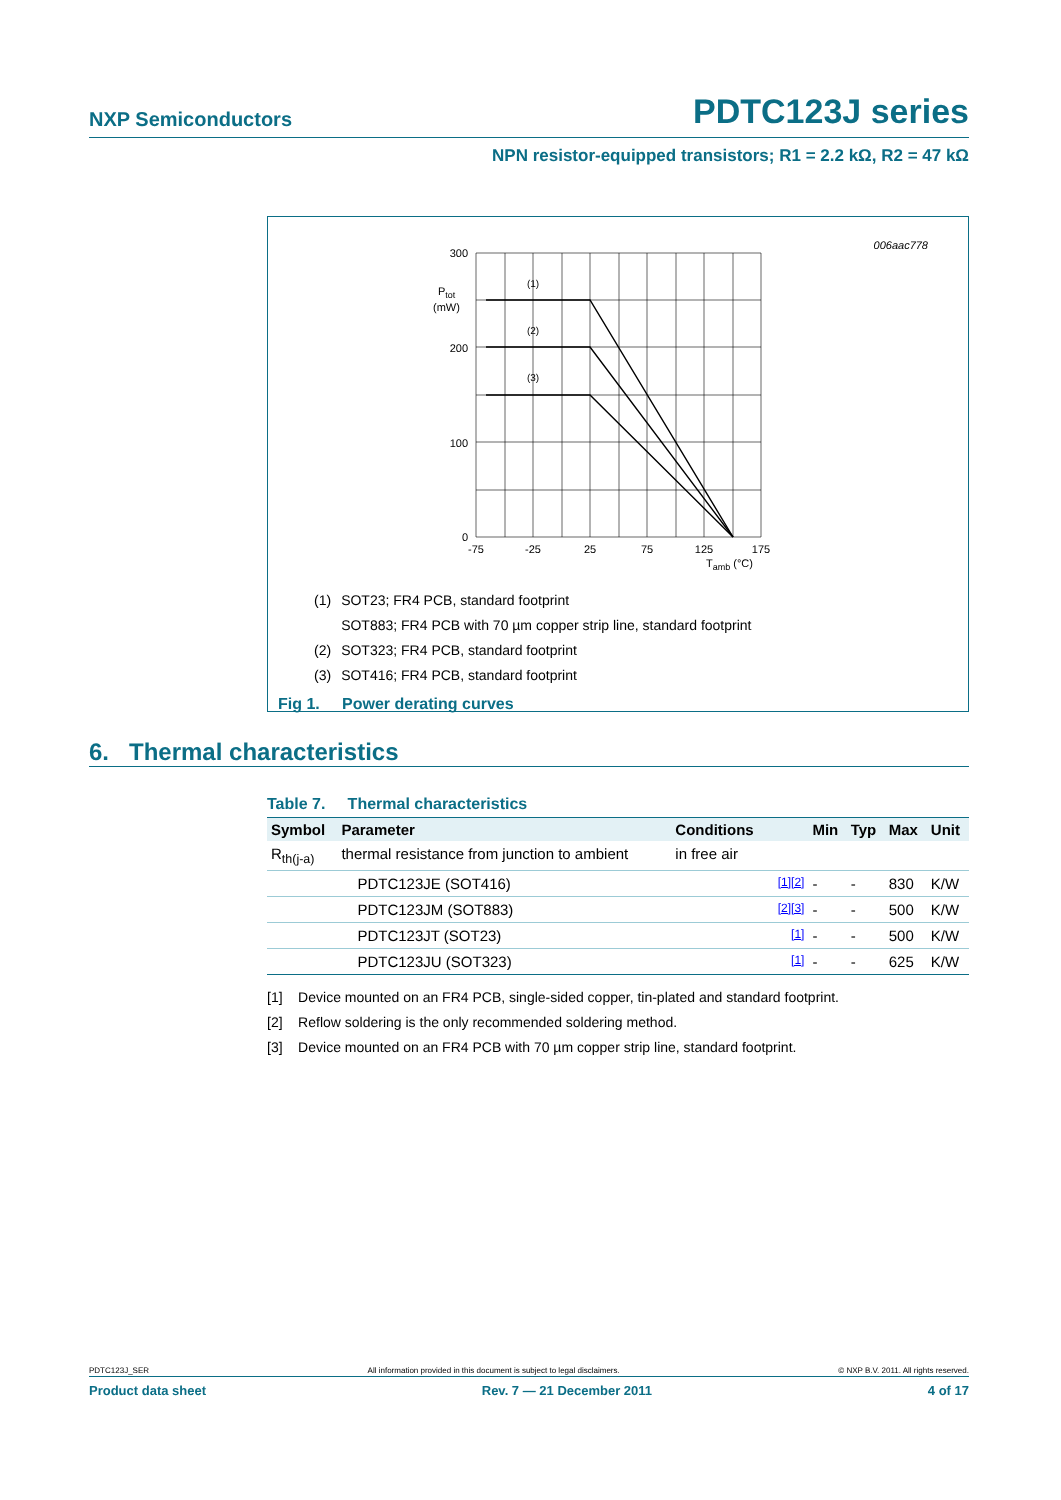NXP Semiconductors PDTC123J series
NPN resistor-equipped transistors; R1 = 2.2 kΩ, R2 = 47 kΩ
006aac778
(1)
(2)
(3)
300
200
100
0
Ptot
(mW)
-75
-25
25
75
125
175
Tamb (°C)
| (1) | SOT23; FR4 PCB, standard footprint |
| | SOT883; FR4 PCB with 70 µm copper strip line, standard footprint |
| (2) | SOT323; FR4 PCB, standard footprint |
| (3) | SOT416; FR4 PCB, standard footprint |
Fig 1. Power derating curves
6. Thermal characteristics
Table 7. Thermal characteristics
| Symbol | Parameter | Conditions | | Min | Typ | Max | Unit |
| --- | --- | --- | --- | --- | --- | --- | --- |
| R<sub>th(j-a)</sub> | thermal resistance from junction to ambient | in free air | | | | | |
| | PDTC123JE (SOT416) | | [1][2] | - | - | 830 | K/W |
| | PDTC123JM (SOT883) | | [2][3] | - | - | 500 | K/W |
| | PDTC123JT (SOT23) | | [1] | - | - | 500 | K/W |
| | PDTC123JU (SOT323) | | [1] | - | - | 625 | K/W |
[1] Device mounted on an FR4 PCB, single-sided copper, tin-plated and standard footprint.
[2] Reflow soldering is the only recommended soldering method.
[3] Device mounted on an FR4 PCB with 70 µm copper strip line, standard footprint.
PDTC123J_SER All information provided in this document is subject to legal disclaimers. © NXP B.V. 2011. All rights reserved.
Product data sheet Rev. 7 — 21 December 2011 4 of 17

━━━━━━━━━━━━━━━━━━━━

How to complete this task:
Repeat the listing word for word, but without its pictures.

The completed task:
NXP Semiconductors PDTC123J series
NPN resistor-equipped transistors; R1 = 2.2 kΩ, R2 = 47 kΩ
006aac778
(1)
(2)
(3)
300
200
100
0
Ptot
(mW)
-75
-25
25
75
125
175
Tamb (°C)
| (1) | SOT23; FR4 PCB, standard footprint |
| | SOT883; FR4 PCB with 70 µm copper strip line, standard footprint |
| (2) | SOT323; FR4 PCB, standard footprint |
| (3) | SOT416; FR4 PCB, standard footprint |
Fig 1. Power derating curves
6. Thermal characteristics
Table 7. Thermal characteristics
| Symbol | Parameter | Conditions | | Min | Typ | Max | Unit |
| --- | --- | --- | --- | --- | --- | --- | --- |
| R<sub>th(j-a)</sub> | thermal resistance from junction to ambient | in free air | | | | | |
| | PDTC123JE (SOT416) | | [1][2] | - | - | 830 | K/W |
| | PDTC123JM (SOT883) | | [2][3] | - | - | 500 | K/W |
| | PDTC123JT (SOT23) | | [1] | - | - | 500 | K/W |
| | PDTC123JU (SOT323) | | [1] | - | - | 625 | K/W |
[1] Device mounted on an FR4 PCB, single-sided copper, tin-plated and standard footprint.
[2] Reflow soldering is the only recommended soldering method.
[3] Device mounted on an FR4 PCB with 70 µm copper strip line, standard footprint.
PDTC123J_SER All information provided in this document is subject to legal disclaimers. © NXP B.V. 2011. All rights reserved.
Product data sheet Rev. 7 — 21 December 2011 4 of 17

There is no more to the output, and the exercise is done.